Tristana

Au moins, il ne fait pas froid.
Tristana plissa les lèvres en un sourire ironique et bougea légèrement pour soulager la tension de ses muscles. Rester immobile dans l’encoignure d’une porte, à l’affut, s’avérait bien plus pénible qu’on aurait pu le croire.

Elle en met, du temps.

Mais Valda devait agir avec prudence, si elle ne voulait pas donner l’alerte pendant qu’elle se livrait à sa « visite » de la maison. Le vieux Marizzoli n’avait jamais été un combattant, malgré son titre de chevalier, mais il avait des domestiques et surtout, deux solides gardes du corps. Tristana avait discrètement observé ces derniers lorsqu’ils accompagnaient leur maître dans les rues d’Adranto. Elle savait que si Valda se loupait, il lui faudrait intervenir. Et si la jeune femme avait appris pas mal de choses sur l’art du combat durant sa courte carrière de mercenaire, elle en savait assez pour estimer ses chances en cas d’affrontement.

A tout prendre, je préfère encore rester plantée là que de devoir danser avec ces types. Surtout les deux à la fois.
La maison de Marizzoli était plongée dans le noir et Tristana se prit encore une fois à imaginer la lente progression de la cambrioleuse, avançant pas à pas dans l’obscurité presque complète. Un bibelot au mauvais endroit, un plancher grinçant, un tapis traitreusement posé sur le sol… les possibilités que tout tourne mal ne manquaient pas. Plus la guerrière y songeait et plus elle sentait l’inquiétude s’installer, ajoutant son poids à l’inconfort et l’attente. Elle devait se concentrer sur autre chose et arrêter de nourrir sa peur, mais elle ne pouvait empêcher son esprit de revenir encore et encore sur ces pensées obsédantes.

Un léger mouvement à l’étage, près de la fenêtre entrouverte. Tristana se retint à grand-peine de pousser un soupir de soulagement. La silhouette de son amie se glissa le long du mur avant de se blottir brièvement dans les ombres près du sol. Puis, en quelques instants, Valda la rejoignit et sans un mot, les deux femmes s’enfoncèrent dans la ruelle proche. C’était idiot, mais une fois le coin passé, Tristana se sentit beaucoup plus légère.
Elles marchèrent quelques pas jusqu’à une torchère proche et elle se tourna vers la cambrioleuse.
 « Alors ? »
Valda haussa les épaules et lui adressa un sourire amusé.
 « Aucun problème. J’ai les papiers et personne n’a bronché. »
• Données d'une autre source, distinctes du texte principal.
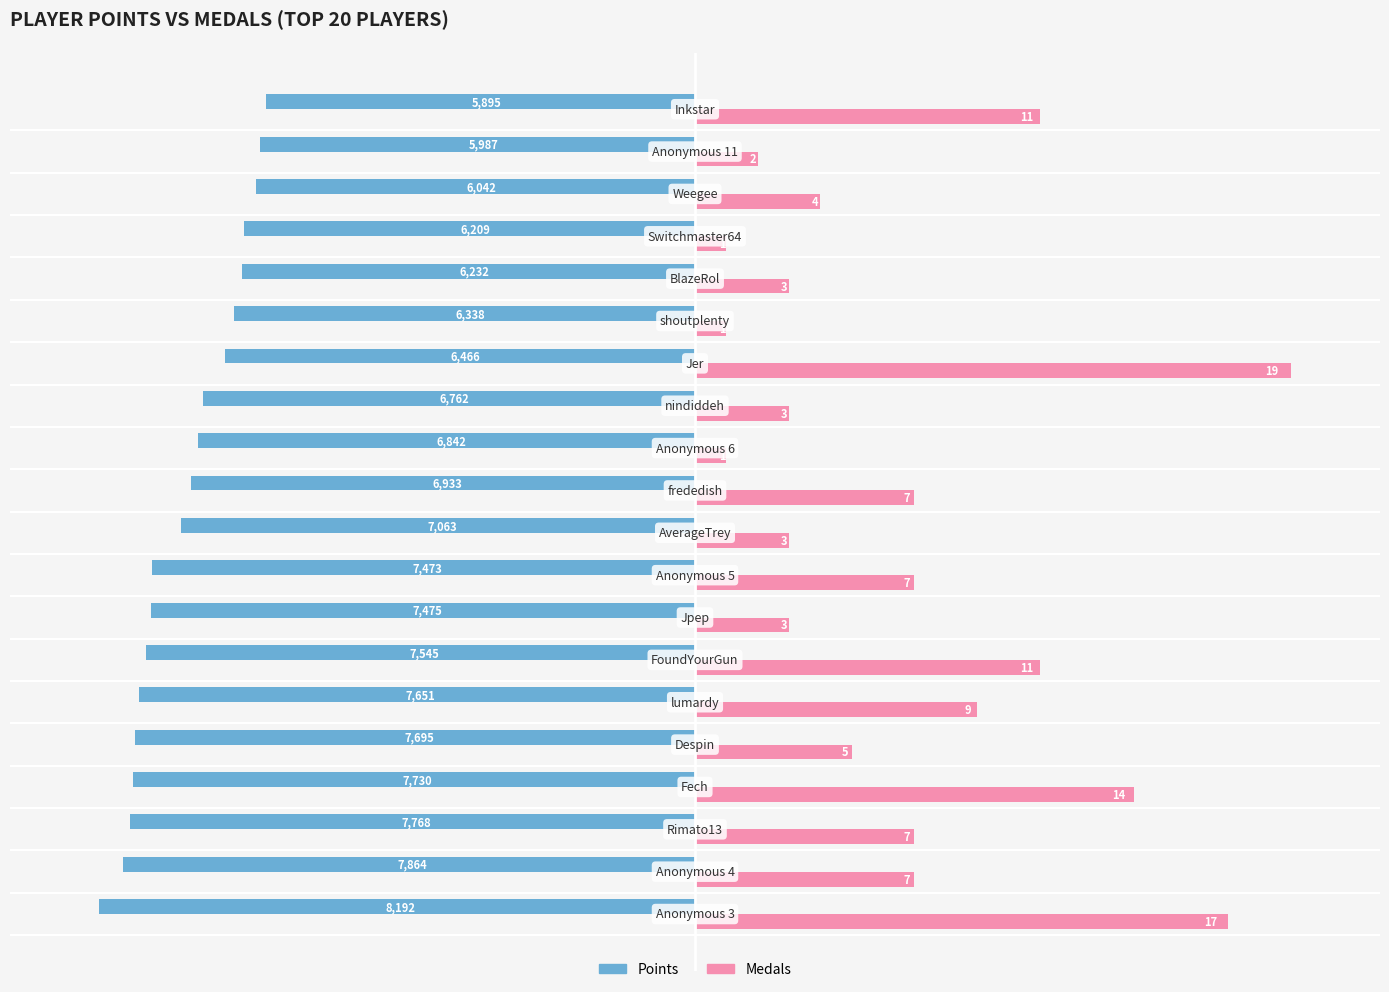

What are all the series names shown in the legend?

Points, Medals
La cambrioleuse s’étira un bref instant, nonchalante, avant de reprendre sa marche, l’air assuré.

Tristana fronça les sourcils, consciente que son amie la
taquinait et en rajoutait en crânant. Valda savait que la guerrière était du genre à gamberger, mais parfois, elle en profitait un peu trop au goùt de Tristana.

Enfin, cette fois tout s’est bien passé, au moins. Ventrinio sera content.

Elle se détendit en expirant doucement et sa main s’éloigna enfin du glaive qu’elle n’avait pas quitté jusqu’alors. Son cousin les attendait au Dauphin d’argent, avec quelque chose de chaud à manger. Il était encore assez tôt et leurs amis seraient peut-être encore là.  La taverne de Ventrinio leur servait de quartier général quand elle n’était pas ouverte à la clientèle et ils pourraient peut-être discuter un moment et même boire un coup avant que tout le
monde aille dormir. Mais même si son cousin était seul à les attendre, Tristana serait satisfaite de pouvoir enfin passer à autre chose.

Comme je déteste faire le guet dans l’attente que ça tourne mal.

Heureusement, Valda était bien plus prudente que son attitude le laissait croire. Adranto n’était pas une ville si grande qu’on puisse se permettre le luxe d’y entretenir une réputation. Pas sans
conséquences, en tous cas. Valda était née dans ces rues et elle n’aimait pas prendre de risques. Les occasions de croiser le fer ou de casser quelques dents n’avaient pas été si nombreuses que ça, mais Tristana se laissait encore prendre au jeu de son amie.
La cambrioleuse se retourna vers elle et tapa du pied sur le sol. Tristana se reprit et lui lança un bref sourire embarrassé en retour. Toutes deux reprirent leur marche. L’oreille à l’affut d’une patrouille de licteurs. Encore quelques minutes, et elles seraient en sécurité, au chaud.
Dans l’obscurité, Tristana fronça les sourcils et se redressa légèrement.

Ne relâche pas ton attention, ma vieille.